MILANO – La storia è bizzarra, ma quanto mai singolare. Tante coincidenze e accadimenti che solo i limiti della mente non fanno cogliere. Siamo a Firenze. Un collezionista e antiquario fiorentino Alberto Bruschi, egittologo, studioso di araldica, ci consegna una storia incredibile, come le tante che ha studiato sui suoi libri, nei musei e nelle biblioteche che amava. Scomparso da pochi mesi, lascia un’eredità storica incommensurabile. Il giorno è il 5 ottobre del 2009, quando la figlia dell’antiquario Candida Bruschi chiese al suo babbo di acquistare un’antica portareliquie dell’Ottocento messa all’incanto dalla nota Casa d’aste Pandolfini.
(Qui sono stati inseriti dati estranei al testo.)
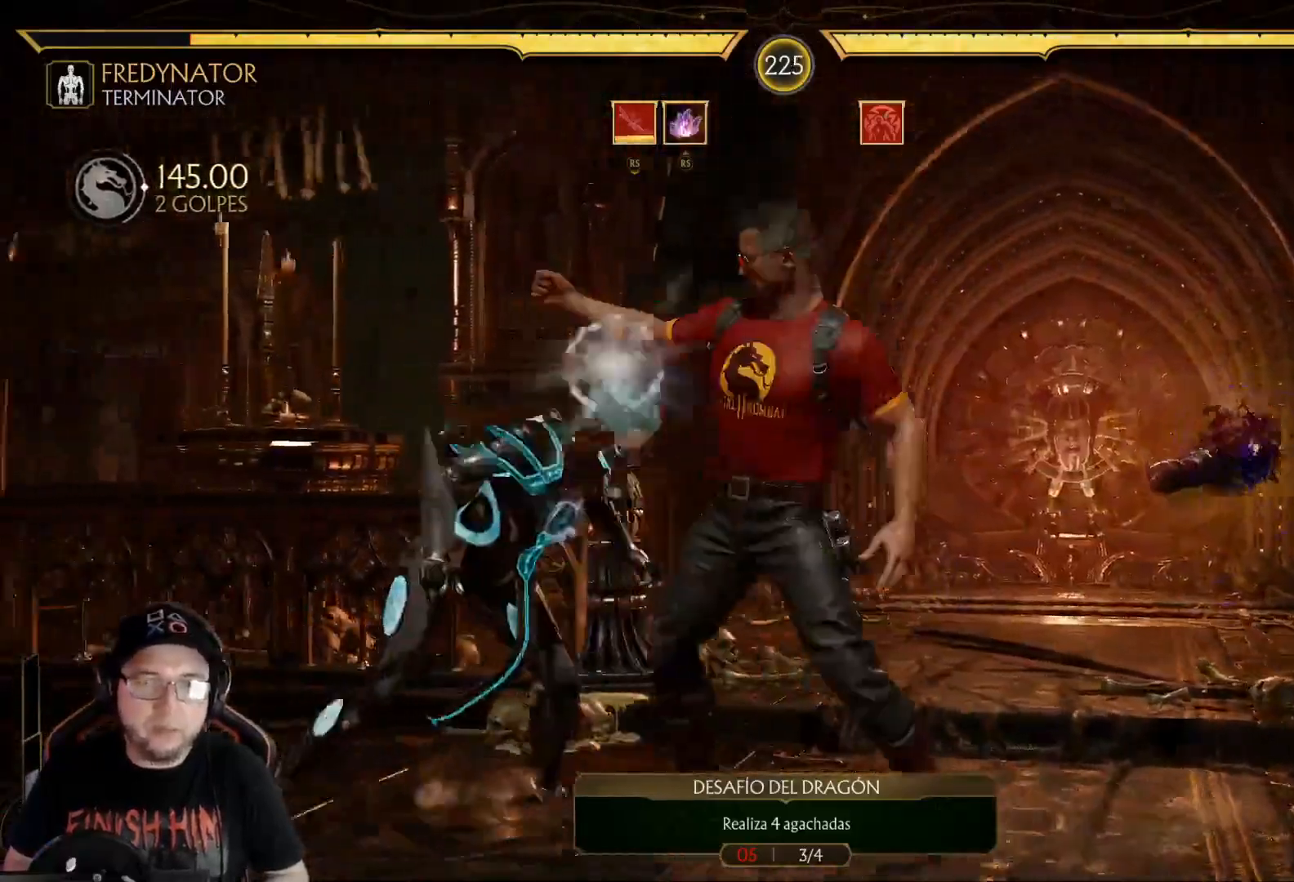
{"buttons": ["DPAD_RIGHT"], "left_stick": "center", "right_stick": "center", "events": [[50, "R2", "down"], [217, "R2", "up"], [318, "DPAD_RIGHT", "down"], [401, "A", "down"], [485, "A", "up"]]}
Dopo una serie di rialzi, babbo Alberto portò a casa l’antico manufatto. Il piccolo busto in legno sulla sommità della teca provocò in Candida una naturale esclamazione: “Sembra Galileo!”. La teca di legno, realizzata nell’Ottocento, era realmente sormontata dal meraviglioso busto ligneo di Galileo Galilei. L’ampolla in vetro soffiato racchiude l’impressionante scoperta di due dita (pollice e indice destro) e un dente premolare. Alberto Bruschi grazie ad una serie di approfondite ricerche ha identificato origine e contenuto e ha potuto individuare i resti di Galileo. Candida, all’epoca laureanda in lettere e filosofia, stava studiando proprio il sepolcro di Galileo nella Basilica di Santa Croce. Un’altra coincidenza unica, l’aveva portata a leggere il saggio del professor Galluzzi sulla riesumazione delle spoglie dello scienziato.
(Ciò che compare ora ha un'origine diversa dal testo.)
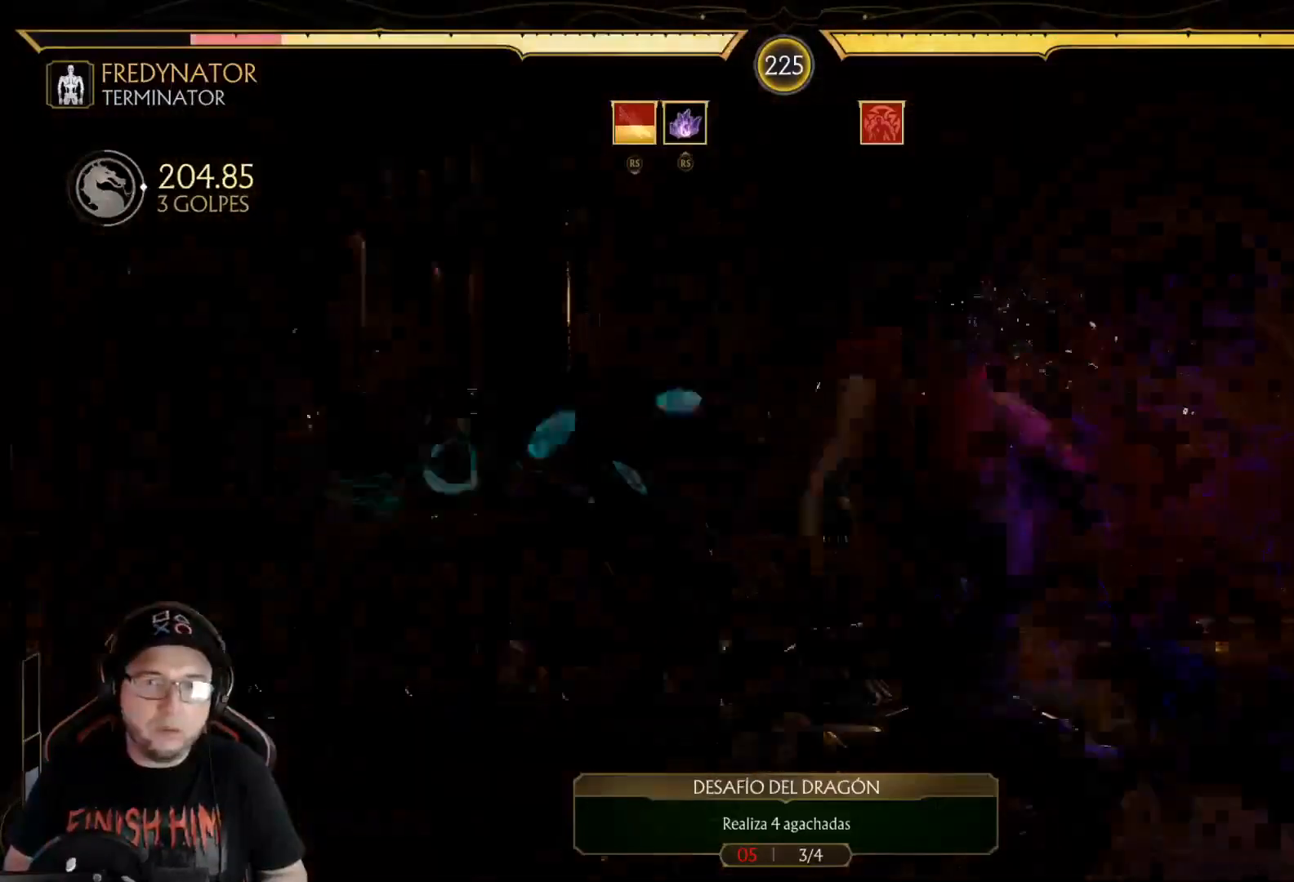
{"buttons": ["R2"], "left_stick": "center", "right_stick": "center", "events": [[66, "X", "down"], [150, "DPAD_RIGHT", "up"], [167, "X", "up"], [367, "R2", "down"]]}
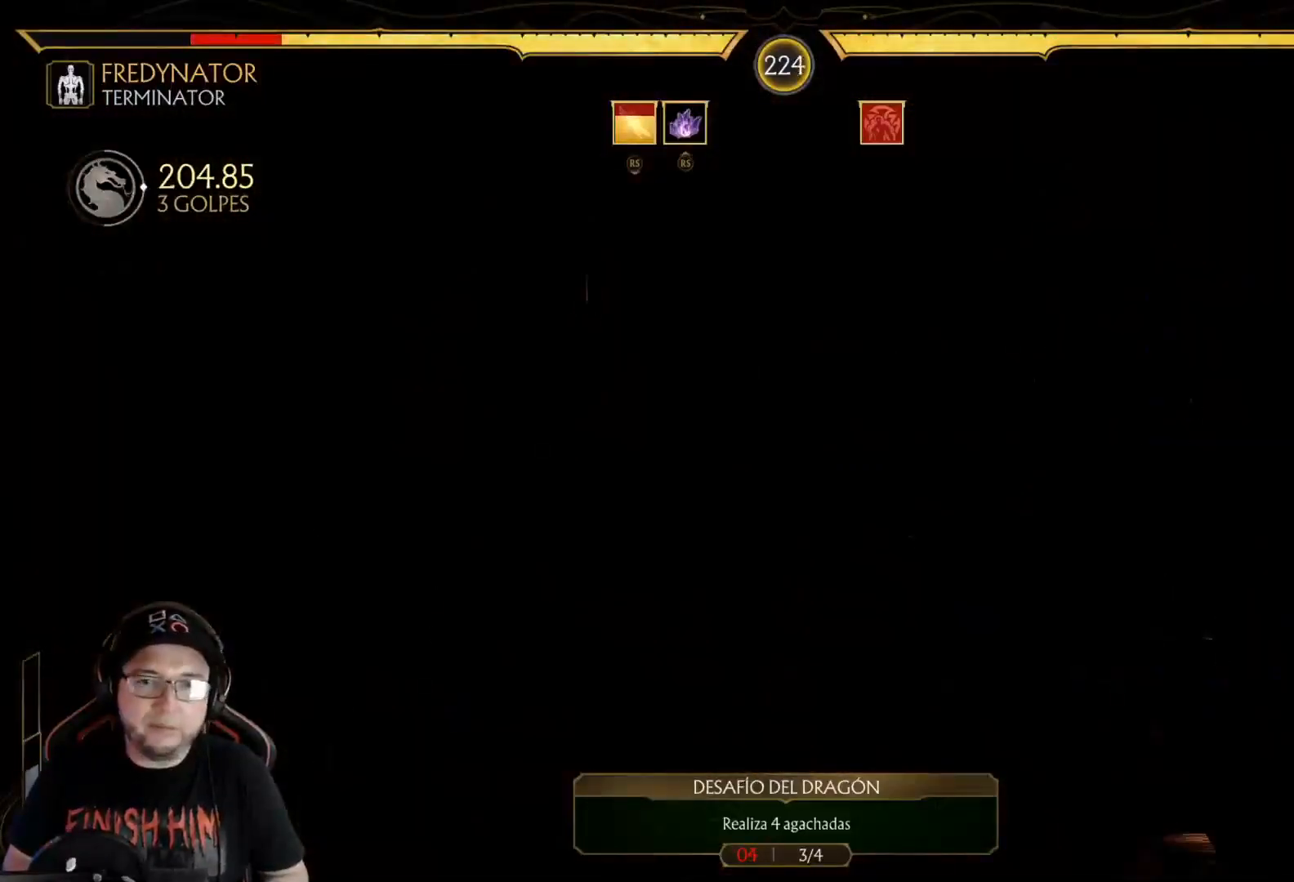
{"buttons": [], "left_stick": "center", "right_stick": "center", "events": [[184, "R2", "up"], [251, "DPAD_UP", "down"], [501, "DPAD_UP", "up"]]}
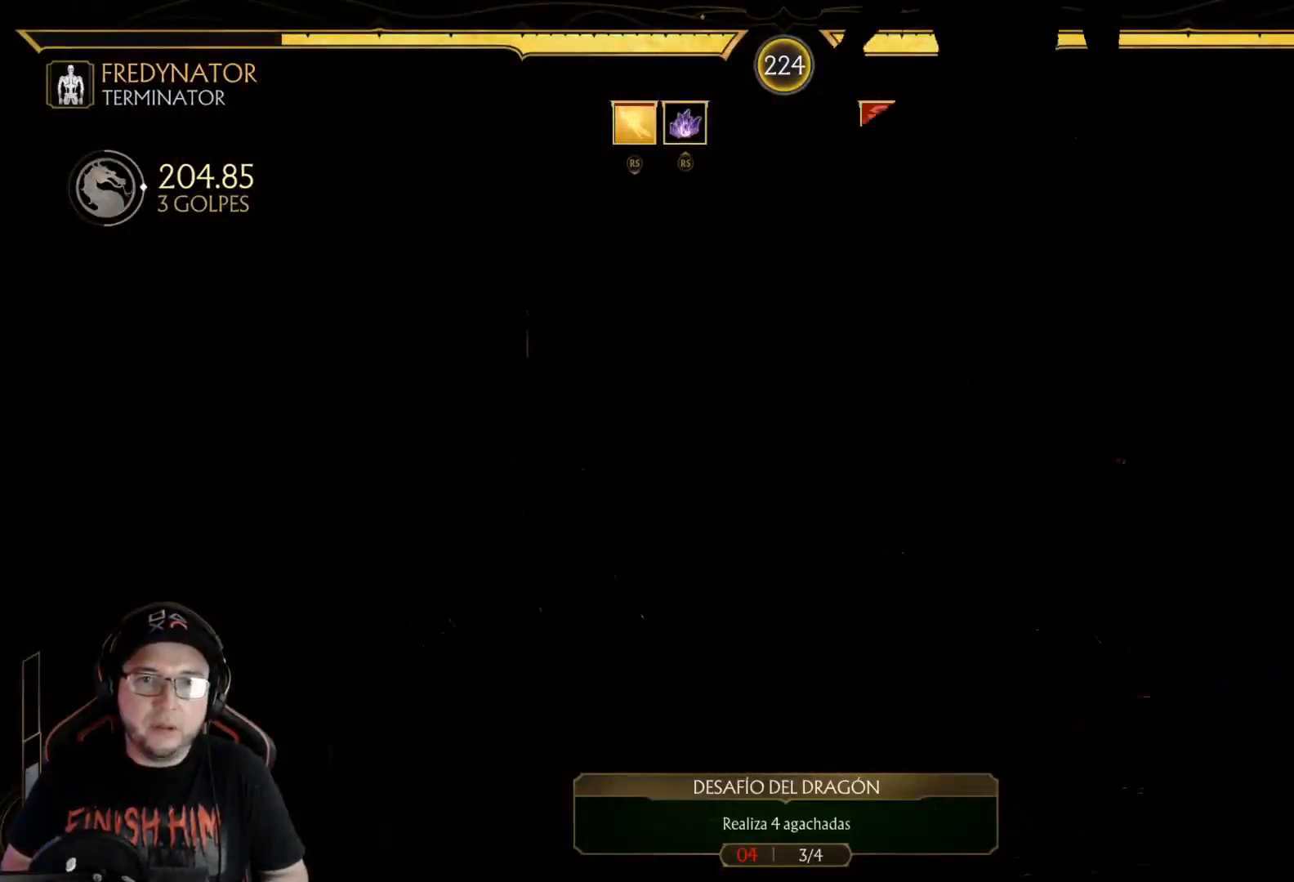
{"buttons": [], "left_stick": "center", "right_stick": "center", "events": [[251, "B", "down"], [335, "B", "up"], [352, "DPAD_UP", "down"], [418, "B", "down"], [418, "DPAD_UP", "up"], [502, "B", "up"]]}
Il pollice e l’indice della mano destra, nonché il dente furono asportati dalla salma nel 1737 durante la traslazione nella basilica di Santa Croce: erano scomparsi da oltre un secolo. Al macabro rito dell’epoca parteciparono anche il raffinato studioso di antichità Anton Francesco Gori, il marchese Vincenzo Capponi, Provveditore dell’Accademia Fiorentina (che custodì la reliquia) e Antonio Cocchi, il celebre medico e letterato toscano. I tre eccezionali cimeli galileiani acquistati da Alberto Bruschi furono esposti al pubblico per la prima volta dalla primavera 2010 in occasione della riapertura, dopo il restauro dell’Istituto e Museo di Storia della Scienza di Firenze, denominato Museo Galileo e attualmente ancora in prestito dalla famiglia Bruschi.

Nel Museo fiorentino, sono custoditi altre reliquie del geniale Galileo, oltre i due famosi cannocchiali, da lui brevettati. Ovviamente la Soprintendenza dei Beni Culturali ha confermato che non sussistono dubbi sull’autenticità del reperto. Onore ad Alberto Bruschi che con la sua eccezionale scoperta, balzata alla cronaca mondiale, custodita in un museo. La figlia Candida ricorda il padre con un delicato aneddoto: “Da piccolo se non andava a scuola, si rifugiava in un museo, lì si che avevo da imparare”, raccontava l’antiquario.

L’eclettico Alberto Bruschi ha lasciato il mondo terreno il 9 luglio 2021, ma ha donato alla storia e alla cultura tantissimi preziosi studi, morendo nello stesso giorno di uno personaggi che amò di più nelle sue ricerche, il settimo Granduca di Toscana, Gian Gastone dei Medici, morto a Firenze il 9 luglio 1737. Non è una coincidenza che fu lo stesso anno in cui furono asportati i resti del filosofo pisano e l’ultimo lavoro che commissionò il Granduca. La storia ci racconta l’incredibile e Alberto Bruschi ne ha testimoniato l’esistenza, per il suo amore appassionato per lo studio, la cultura e l’arte.